**DIRECTIVE 1**
Put the entries from the line containing "Based on the" up to and including the line containing "Get Support" into a JSON list of strings, one string per line, with blank lines left out.

**SELECTED PASSAGE**
+++
Business is the cornerstone of every economy. Almost every large corporation in Nigeria started out as a small, side job operation and through growth, became financial giants. These so called fortune 500 companies didn’t start as giants, they simply grew. How did these small companies grow from tiny, hometown enterprises to members of the largest businesses in the Nigerian economy? They raised capital by selling stock in themselves in the floors of the Nigerian Stock Exchange.

We will show you the secrets of stock marketing in Nigeria, the risks involved in Nigerian stock marketing and the unbelievable gains of Nigerian stock marketing.

Every business has its hurdles, so does stock marketing. We won’t promise you a gold mine, but we assure you of a mine, dig well and you will find gold. The type of gold only stock marketing can guarantee.

Why Invest?

Tune in to any Nigerian radio or Television station, all we hear is the voice of our pensioners demonstrating and threatening the Nigerian government for their long outstanding unpaid gratuities. Many have died during the long course of wait for your gratuity. But unfortunately, poverty does not have respect for your intellectual capabilities that is not featured towards financial security.

Those who could gaze into the future before now rather than grow up as sacked staff employees depending on trade union to fight their cause are attending Annual General Meetings (AGM) of reputable Nigerian companies where they sowed for their financial freedom.

The best option is to save for the future, but it is not good enough for financial empowerment until your savings are multiplied at a rate above inflationary growth of the Nigerian economy.

Market Capitalization of the Stock Exchange

The market capitalization of a particular stock exchange can be defined as the value or worth of the entire stock market at a particular point in time. We all know that the business of the stock exchange is just nothing but buying and selling of shares and other financial instruments, and as long as there is the law of demand and supply, the price if goods, equities or anything that is traded cannot remain stagnant. Either it is up or it will be down according to the forces that is at play, and that is the same thing with the stock exchange .As long as shares and other instruments of money are traded at the floor of the stock exchange, prices must continue to move either up or down. Some companies must loose money and some must gain and for that reason, the market capitalization has to be determined daily, it is not steady.
+++
Extracted data entries:

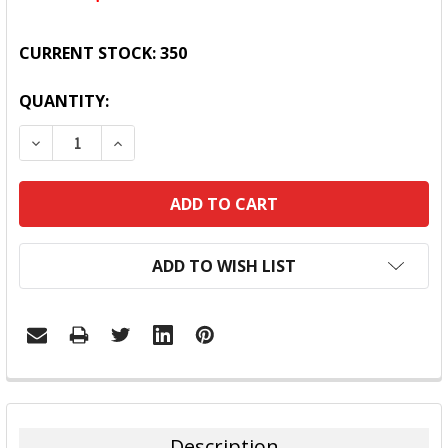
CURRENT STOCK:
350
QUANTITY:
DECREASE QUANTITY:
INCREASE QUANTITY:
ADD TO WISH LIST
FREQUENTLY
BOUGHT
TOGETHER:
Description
+++
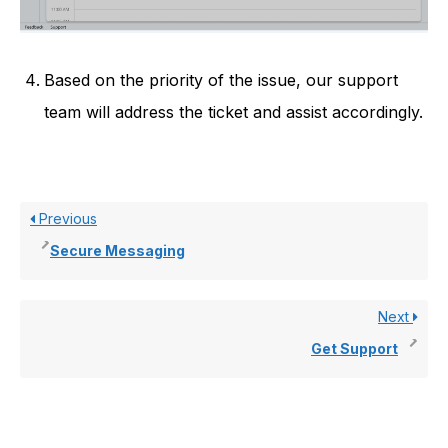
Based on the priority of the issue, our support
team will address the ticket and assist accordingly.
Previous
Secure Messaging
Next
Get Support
+++
**DIRECTIVE 2**
List everything the passage on Nigerian stock marketing says it will show the reader.

**RESPONSE 1**
[
  "Based on the priority of the issue, our support",
  "team will address the ticket and assist accordingly.",
  "Previous",
  "Secure Messaging",
  "Next",
  "Get Support"
]

**RESPONSE 2**
- The secrets of stock marketing in Nigeria
- The risks involved in Nigerian stock marketing
- The unbelievable gains of Nigerian stock marketing